• [What is required] Your answer should be the lines below from the one with "right shoulder: (647, 342)" to the one with "left elbow: (1095, 449)", both included, given again exactly and with nothing added.

.....

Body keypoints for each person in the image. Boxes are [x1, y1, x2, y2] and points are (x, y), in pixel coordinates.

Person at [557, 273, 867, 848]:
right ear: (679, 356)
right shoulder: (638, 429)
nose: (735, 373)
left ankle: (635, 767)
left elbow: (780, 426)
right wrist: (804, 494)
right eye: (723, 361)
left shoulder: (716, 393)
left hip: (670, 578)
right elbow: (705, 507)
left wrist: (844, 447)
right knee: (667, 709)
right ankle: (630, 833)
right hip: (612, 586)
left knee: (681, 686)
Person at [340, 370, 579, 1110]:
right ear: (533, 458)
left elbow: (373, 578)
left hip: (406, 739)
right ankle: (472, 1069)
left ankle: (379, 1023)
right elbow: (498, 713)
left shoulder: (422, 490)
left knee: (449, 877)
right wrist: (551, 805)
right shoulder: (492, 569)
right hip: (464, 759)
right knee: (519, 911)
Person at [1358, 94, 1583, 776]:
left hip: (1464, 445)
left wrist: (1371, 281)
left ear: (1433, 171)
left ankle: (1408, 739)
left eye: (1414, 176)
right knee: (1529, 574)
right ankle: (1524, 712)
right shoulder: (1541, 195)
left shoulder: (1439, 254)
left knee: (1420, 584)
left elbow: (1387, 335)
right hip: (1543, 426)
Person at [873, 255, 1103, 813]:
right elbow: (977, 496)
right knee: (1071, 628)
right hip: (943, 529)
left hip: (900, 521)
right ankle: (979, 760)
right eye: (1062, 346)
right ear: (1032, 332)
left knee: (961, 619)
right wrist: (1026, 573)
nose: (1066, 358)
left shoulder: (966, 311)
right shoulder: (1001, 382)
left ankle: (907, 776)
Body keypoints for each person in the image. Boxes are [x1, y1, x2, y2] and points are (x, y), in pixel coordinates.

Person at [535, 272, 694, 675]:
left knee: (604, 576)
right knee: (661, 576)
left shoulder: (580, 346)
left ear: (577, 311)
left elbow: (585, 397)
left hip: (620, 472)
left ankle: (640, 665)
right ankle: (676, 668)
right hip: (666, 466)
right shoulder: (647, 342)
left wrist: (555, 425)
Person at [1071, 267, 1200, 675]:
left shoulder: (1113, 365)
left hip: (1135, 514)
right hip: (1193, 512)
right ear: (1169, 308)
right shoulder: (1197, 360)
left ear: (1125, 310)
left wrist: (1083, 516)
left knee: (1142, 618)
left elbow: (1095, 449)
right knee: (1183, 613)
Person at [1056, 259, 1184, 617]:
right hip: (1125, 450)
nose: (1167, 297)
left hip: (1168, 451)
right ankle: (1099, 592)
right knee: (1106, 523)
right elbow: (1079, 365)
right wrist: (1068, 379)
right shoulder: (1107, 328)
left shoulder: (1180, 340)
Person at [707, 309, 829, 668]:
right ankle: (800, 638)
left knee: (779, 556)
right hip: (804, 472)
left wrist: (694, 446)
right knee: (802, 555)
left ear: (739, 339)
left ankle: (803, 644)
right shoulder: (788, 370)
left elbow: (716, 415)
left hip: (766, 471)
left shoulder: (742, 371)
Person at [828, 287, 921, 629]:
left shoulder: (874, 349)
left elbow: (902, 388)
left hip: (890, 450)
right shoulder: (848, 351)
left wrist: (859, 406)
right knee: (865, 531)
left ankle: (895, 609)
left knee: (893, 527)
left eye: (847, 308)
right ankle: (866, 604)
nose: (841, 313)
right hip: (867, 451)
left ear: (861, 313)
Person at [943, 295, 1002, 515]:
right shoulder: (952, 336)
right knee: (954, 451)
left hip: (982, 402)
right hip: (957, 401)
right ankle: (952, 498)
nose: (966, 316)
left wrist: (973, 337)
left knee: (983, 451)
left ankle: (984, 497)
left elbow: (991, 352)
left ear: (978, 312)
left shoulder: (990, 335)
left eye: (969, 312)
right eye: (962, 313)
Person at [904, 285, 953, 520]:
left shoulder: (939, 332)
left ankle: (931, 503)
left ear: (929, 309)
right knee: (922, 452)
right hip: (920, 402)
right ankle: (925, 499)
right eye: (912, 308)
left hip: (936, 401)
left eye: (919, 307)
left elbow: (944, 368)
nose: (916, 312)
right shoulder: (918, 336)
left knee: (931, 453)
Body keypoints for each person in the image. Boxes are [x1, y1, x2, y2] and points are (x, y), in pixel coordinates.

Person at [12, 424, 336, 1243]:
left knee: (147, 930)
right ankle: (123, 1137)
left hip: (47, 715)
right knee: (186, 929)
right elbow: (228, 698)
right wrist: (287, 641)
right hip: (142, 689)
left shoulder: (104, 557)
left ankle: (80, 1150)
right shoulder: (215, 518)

.....

• [Exercise result]
right shoulder: (647, 342)
left wrist: (555, 425)
Person at [1071, 267, 1200, 675]:
left shoulder: (1113, 365)
left hip: (1135, 514)
right hip: (1193, 512)
right ear: (1169, 308)
right shoulder: (1197, 360)
left ear: (1125, 310)
left wrist: (1083, 516)
left knee: (1142, 618)
left elbow: (1095, 449)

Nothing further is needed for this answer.